Hay Zombie, BEEN A While, How are yea, Good to see yea buy the way....The biggest problem I have when Painting FIRST, then assembling is, THE FIT OF PARTS SOEMTIMES, I sometimes build Frame rails and Axles assembles, Shock and steering rods, Stuff like that, THEN PAINT, But most of the time I paint FIRST, Then Assemble, It just works for me, If your careful that is it can turn out SUPER NICE, and it kind of give the finished build a Deferent finish really when its complete, you can tell the kit was Painted First, verses Panted assembles, then sprayed, If we are talking Spray Painting here that is, Hand painting is A little deferent in some cases, But once again, I paint first there to most of the time as well, Being careful to leave the finished part room for the fit with less paint in those areas my self to assemble. Once again THIS JUST WORKS FOR ME.....

Ian


----------



## Zombie_61 (Apr 21, 2004)

And that's part of the fun of building models--talking to other builders and learning new techniques, tips, tricks, whatever.
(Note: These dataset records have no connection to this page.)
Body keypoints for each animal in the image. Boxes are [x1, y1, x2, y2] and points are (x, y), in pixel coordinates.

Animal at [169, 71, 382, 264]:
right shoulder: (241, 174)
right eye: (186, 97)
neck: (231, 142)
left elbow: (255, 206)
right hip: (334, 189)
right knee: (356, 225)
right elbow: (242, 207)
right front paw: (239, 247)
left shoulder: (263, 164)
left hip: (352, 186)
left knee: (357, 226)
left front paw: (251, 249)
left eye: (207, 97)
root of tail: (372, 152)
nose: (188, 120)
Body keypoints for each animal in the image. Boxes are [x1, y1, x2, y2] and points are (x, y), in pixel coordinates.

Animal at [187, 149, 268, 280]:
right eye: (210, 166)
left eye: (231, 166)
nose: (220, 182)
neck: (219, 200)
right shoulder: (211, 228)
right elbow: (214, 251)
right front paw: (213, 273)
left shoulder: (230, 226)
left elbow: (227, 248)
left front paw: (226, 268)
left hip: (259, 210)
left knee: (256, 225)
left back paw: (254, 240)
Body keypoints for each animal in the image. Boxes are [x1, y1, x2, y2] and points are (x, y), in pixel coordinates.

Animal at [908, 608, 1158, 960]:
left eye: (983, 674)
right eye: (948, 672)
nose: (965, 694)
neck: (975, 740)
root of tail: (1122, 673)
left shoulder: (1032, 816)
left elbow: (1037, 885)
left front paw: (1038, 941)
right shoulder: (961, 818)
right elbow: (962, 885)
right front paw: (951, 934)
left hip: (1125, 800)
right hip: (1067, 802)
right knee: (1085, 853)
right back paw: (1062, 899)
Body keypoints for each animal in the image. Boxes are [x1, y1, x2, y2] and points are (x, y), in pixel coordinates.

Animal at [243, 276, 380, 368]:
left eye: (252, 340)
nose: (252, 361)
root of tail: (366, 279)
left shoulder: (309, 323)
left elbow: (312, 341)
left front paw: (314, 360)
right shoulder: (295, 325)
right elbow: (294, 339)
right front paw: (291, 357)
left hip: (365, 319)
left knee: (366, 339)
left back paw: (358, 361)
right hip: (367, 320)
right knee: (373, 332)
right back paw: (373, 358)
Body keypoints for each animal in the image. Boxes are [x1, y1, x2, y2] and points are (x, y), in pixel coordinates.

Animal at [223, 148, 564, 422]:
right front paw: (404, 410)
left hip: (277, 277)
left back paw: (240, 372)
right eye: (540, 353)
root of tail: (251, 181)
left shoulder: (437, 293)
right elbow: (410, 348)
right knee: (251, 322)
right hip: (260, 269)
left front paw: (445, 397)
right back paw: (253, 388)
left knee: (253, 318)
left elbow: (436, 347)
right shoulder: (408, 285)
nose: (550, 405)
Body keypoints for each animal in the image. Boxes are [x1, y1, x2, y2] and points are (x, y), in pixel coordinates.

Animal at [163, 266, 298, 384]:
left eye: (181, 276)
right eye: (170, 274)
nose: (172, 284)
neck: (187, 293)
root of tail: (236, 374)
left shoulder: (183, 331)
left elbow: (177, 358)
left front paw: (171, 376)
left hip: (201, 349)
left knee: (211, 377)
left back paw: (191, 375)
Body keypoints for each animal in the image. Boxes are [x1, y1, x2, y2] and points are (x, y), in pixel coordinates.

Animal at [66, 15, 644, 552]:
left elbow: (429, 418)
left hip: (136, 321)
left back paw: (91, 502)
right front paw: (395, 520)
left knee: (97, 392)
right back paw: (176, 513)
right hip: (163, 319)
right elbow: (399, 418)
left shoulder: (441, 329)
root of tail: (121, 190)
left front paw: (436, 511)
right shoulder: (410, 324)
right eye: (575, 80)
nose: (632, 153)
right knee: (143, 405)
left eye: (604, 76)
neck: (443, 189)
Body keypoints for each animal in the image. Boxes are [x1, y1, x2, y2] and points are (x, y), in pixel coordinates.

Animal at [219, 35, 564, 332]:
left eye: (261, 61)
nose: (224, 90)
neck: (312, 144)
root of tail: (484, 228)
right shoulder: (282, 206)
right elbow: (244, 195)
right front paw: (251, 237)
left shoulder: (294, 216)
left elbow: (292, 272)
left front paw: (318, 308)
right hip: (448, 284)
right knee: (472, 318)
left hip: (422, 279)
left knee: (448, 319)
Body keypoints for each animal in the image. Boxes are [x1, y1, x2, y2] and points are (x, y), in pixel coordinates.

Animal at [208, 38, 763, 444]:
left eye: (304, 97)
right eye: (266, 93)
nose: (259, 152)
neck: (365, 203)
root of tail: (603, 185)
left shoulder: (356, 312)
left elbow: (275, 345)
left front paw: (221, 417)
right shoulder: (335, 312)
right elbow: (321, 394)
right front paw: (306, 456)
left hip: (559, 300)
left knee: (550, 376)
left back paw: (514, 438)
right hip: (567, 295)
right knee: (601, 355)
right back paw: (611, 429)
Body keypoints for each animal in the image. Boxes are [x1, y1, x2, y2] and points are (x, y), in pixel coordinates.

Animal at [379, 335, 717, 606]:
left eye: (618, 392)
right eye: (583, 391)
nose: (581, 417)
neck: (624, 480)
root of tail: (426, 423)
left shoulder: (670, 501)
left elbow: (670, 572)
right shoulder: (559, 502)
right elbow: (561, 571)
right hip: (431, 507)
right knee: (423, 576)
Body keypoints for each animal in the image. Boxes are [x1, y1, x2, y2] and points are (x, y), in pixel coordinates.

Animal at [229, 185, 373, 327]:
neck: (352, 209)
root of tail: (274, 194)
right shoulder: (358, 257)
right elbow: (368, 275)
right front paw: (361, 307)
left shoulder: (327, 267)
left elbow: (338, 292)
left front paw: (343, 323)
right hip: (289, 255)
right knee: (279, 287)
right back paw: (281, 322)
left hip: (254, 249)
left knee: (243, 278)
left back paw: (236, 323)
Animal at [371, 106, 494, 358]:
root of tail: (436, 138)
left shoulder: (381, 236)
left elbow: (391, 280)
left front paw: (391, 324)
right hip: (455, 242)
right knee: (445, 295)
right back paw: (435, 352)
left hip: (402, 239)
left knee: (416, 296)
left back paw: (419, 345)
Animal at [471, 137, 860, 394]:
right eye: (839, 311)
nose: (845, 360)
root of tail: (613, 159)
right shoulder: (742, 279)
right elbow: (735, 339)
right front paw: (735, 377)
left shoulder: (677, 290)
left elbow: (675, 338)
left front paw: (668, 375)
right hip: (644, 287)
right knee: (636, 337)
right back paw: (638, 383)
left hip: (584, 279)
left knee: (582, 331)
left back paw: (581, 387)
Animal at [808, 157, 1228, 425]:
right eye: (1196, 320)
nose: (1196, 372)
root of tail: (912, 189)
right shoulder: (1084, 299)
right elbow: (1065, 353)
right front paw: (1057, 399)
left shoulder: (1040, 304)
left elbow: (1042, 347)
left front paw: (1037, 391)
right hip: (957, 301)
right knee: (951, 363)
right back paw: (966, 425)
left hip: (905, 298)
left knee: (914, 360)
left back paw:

Like me, most of the modelers I've spoken with face-to-face were self-taught because they didn't have someone in their group of family or friends who had an interest in the hobby; knowledge was gained through lots of trial and error. Even when it comes to something as basic as attaching one piece of styrene to another, everyone seems to have their preferred method or technique. Some ways might be "better" than others, but there's no absolute right or wrong way of doing it.


----------



## Dave621955 (Aug 22, 2010)

I hate to leave things unfinnished but this one was a test of my patience. The model group was having a build at my place, we do that monthly in the winter if possible, and I gave it to a member who also owns a body shop. He reciently gave it back to me. This is what he did -----


























































After stripping and priming he put a silver pearl base down. The primary colors are Tamiya clears, blue, green, gold . The stencling he made by hand. Then he sealed everything with several coats of automotive clear. The guy is a wizzard with an air brush. 

Dave


----------